Tuesday 20 May 1997

1997: Short preview of Bell Shakespeare - Sadako and the Thousand Paper Cranes by Eleanor Coerr

The Bell Shakespeare Company has grown four tentacles, two of which reach out to Canberra this week.  The main company opens its 1997 tour with The Winter's Tale at the Canberra Theatre on Saturday.  The theatre-in-education company, on contract to Young Australia Workshop, is performing Sadako and the Thousand Paper Cranes at the Albert Hall during weekdays for primary schools.

    Bell Shakespeare has taken on a tradition which has a long history in Australia: taking Shakespeare to the people in large and small communities across the country.  Their high school education team, Actors at Work, workshops scenes from the Bard with teenage students, following in the footsteps of the Young Elizabethan Players of 30 years ago.  The fourth team presents Shakespeare Without Technology, currently performing Macbeth in rural towns.  These are minimal productions, rather along the lines of those on the goldfields a century and a half ago.

    Sadako and the Thousand Paper Cranes is the story of Sadako Sasaki who died from leukemia at the age of eleven, nine years after the Hiroshima atomic bomb.  Bravery in the face of inevitable death, and the spiritual positives in the Japanese culture, are the themes of Eleanor Coerr's narrative, adapted for the stage and directed by Chris Canute. 

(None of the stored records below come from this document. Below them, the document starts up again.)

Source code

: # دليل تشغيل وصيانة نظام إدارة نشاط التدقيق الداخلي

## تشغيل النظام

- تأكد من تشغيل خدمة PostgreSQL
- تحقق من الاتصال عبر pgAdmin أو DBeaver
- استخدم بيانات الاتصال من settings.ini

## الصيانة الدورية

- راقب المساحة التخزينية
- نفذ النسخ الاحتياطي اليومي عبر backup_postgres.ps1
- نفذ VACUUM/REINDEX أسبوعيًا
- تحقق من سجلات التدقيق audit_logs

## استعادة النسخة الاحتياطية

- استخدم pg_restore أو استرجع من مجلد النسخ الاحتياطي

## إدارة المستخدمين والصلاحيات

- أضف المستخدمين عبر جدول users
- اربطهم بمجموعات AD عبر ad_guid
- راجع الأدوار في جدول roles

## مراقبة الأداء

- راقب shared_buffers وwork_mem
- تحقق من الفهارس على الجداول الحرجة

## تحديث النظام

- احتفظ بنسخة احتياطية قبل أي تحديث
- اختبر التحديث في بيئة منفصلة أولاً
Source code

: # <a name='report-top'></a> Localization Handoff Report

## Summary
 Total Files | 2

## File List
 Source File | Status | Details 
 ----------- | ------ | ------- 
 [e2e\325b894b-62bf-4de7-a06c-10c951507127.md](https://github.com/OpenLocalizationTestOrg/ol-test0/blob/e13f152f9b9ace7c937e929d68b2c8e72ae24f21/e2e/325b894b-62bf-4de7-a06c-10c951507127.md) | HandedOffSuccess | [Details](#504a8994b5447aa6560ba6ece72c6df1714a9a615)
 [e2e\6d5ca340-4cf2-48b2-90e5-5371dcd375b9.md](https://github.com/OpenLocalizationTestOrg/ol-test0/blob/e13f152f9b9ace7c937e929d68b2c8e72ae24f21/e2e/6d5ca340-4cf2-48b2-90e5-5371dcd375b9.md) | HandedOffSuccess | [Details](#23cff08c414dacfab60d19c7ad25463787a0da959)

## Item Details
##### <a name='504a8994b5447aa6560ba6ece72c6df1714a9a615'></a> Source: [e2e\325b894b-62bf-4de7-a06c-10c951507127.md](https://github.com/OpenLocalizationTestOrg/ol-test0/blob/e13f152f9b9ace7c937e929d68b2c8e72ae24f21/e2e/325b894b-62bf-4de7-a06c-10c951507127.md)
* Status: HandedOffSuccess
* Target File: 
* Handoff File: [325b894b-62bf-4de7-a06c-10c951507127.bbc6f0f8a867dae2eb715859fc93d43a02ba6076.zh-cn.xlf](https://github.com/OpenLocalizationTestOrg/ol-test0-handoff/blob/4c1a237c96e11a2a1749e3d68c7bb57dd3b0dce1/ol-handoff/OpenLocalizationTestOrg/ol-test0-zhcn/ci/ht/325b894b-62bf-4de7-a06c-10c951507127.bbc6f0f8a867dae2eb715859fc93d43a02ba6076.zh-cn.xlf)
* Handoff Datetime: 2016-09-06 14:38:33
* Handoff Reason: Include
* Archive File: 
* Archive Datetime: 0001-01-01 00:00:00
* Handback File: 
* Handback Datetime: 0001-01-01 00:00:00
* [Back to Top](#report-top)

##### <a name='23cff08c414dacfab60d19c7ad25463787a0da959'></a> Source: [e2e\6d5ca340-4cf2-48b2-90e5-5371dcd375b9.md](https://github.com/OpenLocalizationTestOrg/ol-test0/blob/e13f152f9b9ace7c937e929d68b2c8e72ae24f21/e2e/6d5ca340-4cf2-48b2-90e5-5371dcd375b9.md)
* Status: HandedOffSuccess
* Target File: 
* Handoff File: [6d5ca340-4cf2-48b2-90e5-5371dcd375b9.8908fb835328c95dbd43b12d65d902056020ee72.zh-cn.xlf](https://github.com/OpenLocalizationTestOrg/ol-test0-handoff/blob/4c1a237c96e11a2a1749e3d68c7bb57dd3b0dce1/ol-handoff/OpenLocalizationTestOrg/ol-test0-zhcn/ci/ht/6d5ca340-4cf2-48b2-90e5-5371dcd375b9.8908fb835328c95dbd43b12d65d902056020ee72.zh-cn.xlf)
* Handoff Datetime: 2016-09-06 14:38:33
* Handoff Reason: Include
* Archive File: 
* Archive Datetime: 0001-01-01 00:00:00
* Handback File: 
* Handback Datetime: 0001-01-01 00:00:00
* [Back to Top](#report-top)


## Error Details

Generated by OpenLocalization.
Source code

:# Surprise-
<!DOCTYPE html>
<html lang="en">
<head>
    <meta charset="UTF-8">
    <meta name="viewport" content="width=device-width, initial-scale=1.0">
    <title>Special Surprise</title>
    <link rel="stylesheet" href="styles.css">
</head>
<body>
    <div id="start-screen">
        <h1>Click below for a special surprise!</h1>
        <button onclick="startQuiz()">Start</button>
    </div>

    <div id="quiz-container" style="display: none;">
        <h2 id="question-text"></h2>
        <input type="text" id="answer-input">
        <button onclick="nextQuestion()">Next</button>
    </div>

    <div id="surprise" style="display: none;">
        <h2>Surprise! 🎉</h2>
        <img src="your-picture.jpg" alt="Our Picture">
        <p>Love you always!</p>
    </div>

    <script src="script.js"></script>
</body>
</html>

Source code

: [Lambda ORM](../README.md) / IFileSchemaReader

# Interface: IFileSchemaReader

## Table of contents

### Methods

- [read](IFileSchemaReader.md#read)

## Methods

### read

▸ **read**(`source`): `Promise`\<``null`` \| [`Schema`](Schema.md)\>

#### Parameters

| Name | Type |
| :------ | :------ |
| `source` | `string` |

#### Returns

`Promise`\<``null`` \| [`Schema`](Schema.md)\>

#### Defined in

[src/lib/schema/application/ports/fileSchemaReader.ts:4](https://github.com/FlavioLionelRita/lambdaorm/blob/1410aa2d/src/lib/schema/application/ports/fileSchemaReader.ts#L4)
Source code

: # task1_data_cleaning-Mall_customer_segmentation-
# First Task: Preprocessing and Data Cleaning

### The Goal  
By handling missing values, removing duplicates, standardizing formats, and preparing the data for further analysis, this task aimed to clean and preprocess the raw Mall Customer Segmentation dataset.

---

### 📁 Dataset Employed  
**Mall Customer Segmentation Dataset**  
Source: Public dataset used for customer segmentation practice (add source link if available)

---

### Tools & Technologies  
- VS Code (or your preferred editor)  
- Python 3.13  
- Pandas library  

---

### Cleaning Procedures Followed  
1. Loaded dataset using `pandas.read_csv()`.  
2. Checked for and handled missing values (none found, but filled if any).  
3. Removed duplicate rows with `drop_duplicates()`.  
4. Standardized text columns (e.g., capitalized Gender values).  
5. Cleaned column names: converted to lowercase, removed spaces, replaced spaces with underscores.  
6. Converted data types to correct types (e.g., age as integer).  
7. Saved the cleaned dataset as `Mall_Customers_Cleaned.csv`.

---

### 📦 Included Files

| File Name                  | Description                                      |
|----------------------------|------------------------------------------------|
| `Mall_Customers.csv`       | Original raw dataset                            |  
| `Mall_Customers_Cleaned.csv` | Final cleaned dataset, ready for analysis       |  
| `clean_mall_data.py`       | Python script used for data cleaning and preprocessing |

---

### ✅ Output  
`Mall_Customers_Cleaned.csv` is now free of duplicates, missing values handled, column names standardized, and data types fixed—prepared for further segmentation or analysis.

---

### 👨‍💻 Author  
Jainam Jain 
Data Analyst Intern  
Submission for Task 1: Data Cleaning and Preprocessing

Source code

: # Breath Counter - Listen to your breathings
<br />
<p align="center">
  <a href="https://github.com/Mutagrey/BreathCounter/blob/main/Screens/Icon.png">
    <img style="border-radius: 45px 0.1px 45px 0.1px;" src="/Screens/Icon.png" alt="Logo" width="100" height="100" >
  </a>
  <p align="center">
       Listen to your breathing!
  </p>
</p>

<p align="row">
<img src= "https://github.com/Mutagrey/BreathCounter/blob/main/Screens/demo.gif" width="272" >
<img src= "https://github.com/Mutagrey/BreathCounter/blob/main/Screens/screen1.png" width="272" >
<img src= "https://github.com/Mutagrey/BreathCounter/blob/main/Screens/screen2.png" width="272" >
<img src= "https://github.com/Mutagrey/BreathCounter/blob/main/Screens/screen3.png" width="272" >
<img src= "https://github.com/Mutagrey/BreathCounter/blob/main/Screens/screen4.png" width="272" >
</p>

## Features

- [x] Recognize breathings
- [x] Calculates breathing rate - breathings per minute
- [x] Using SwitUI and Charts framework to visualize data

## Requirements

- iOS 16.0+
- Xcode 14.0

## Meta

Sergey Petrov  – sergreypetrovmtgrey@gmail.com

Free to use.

    The Bell Company decided that Shakespeare should be left to older audiences, but for younger children this play has the same effect as any of his tragedies.  Re-telling of traumatic memories can help someone cope with a dreadful past, and theatre can do the same for a whole society.  Sadako tries to make a thousand paper cranes before she dies, a task which was completed by the other children in her school.  Her statue stands in the Peace Park in Hiroshima.  Her mother's haiku poem says:

    Out of coloured paper
    the cranes come flying
    into our house.

    The play ends with: This is our prayer - Peace in the World.